The bivariate performance, in our TBI dataset, of SyN-T1, SyN-DT and SyNMN are shown in the graphs above for mutual information and the deviatoric tensor distance. SyNMN provides a balanced optimization of both terms, across the dataset. For some cases, one may see that SyNMN outperforms SyN in the mutual information term.

Fig. 8

Two slices from the Demons mapping of template to individual are shown in (a); the SyNMN mapping of template to individual is in (b). The individual is in (c). Note that the Demons mapping is of overall high quality. However, the fine details (some outlined in yellow) are not as accurately mapped as in SyN and SyNMN. Detailed matching – and the ability to capture large deformation – is where the advantage of diffeomorphisms arise, in contrast to “elastic” types of methods.
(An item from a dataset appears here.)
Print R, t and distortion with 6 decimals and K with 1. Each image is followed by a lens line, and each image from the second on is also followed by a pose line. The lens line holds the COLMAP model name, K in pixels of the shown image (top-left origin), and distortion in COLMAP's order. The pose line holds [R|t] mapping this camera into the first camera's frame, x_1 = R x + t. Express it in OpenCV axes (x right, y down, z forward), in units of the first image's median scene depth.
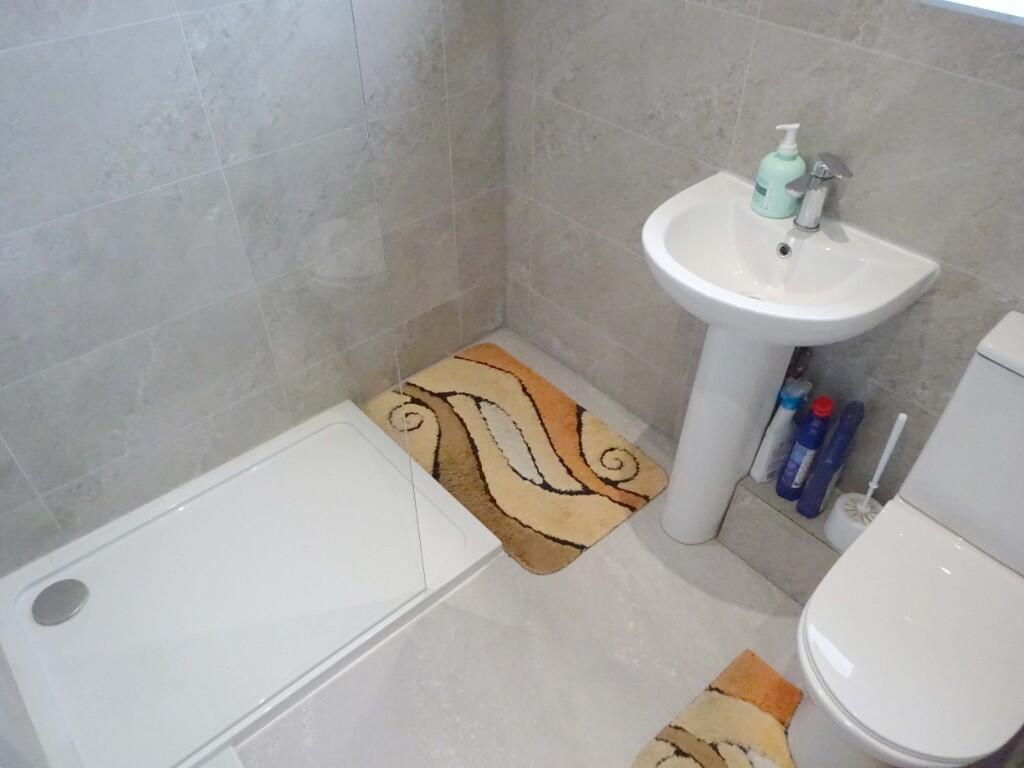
lens RADIAL K [[735.7, 0, 508.0], [0, 735.7, 380.7], [0, 0, 1]] dist [-0.008859, 0.005886]
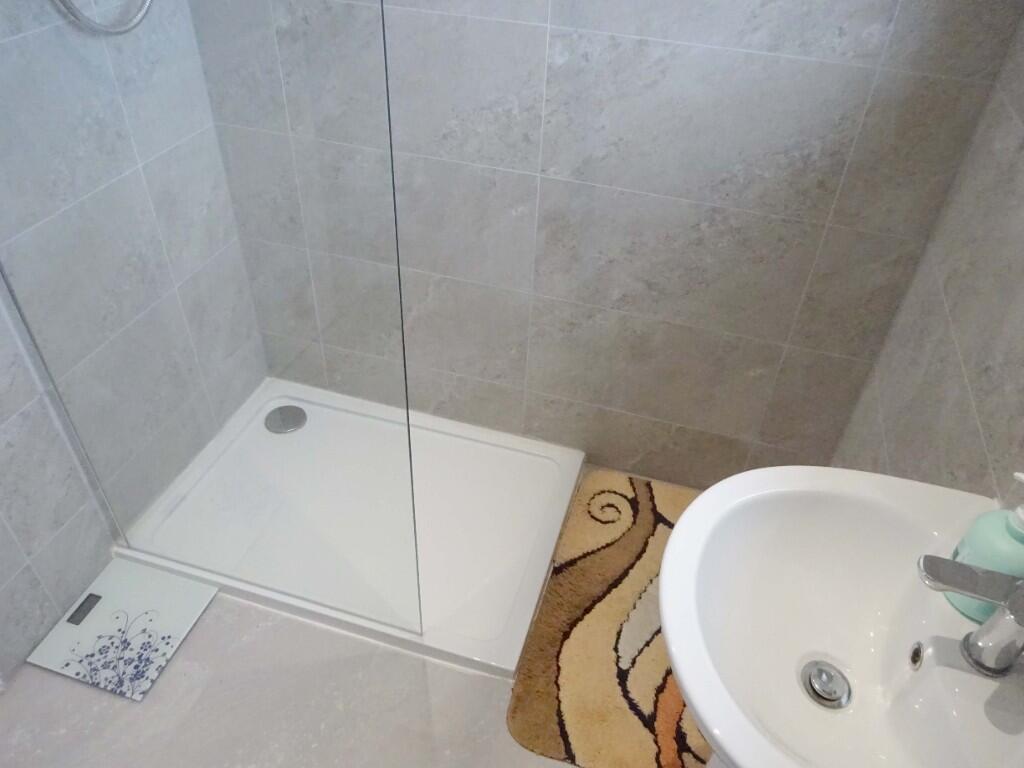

However, we cannot claim to have an optimal implementation of the Demons algorithm.

Fig. 9

T² results after FDR correction at p < 0.05 indicate that the left and right mediodorsal thalamus and the hippocampus are affected by TBI. Sagittal slices (a) (b) and (c) are highlighted in the axial slice and indicate right mediodorsal thalamus, left mediodorsal thalamus and the left anterior hippocampus, respectively. The MV test, here, indicates that the mean diffusion is larger and the log-Jacobian smaller in the TBI subjects relative to controls. Similar results were gained with SyN. However, the hippocampus cluster did not survive FDR correction. Images are displayed in radiologic convention.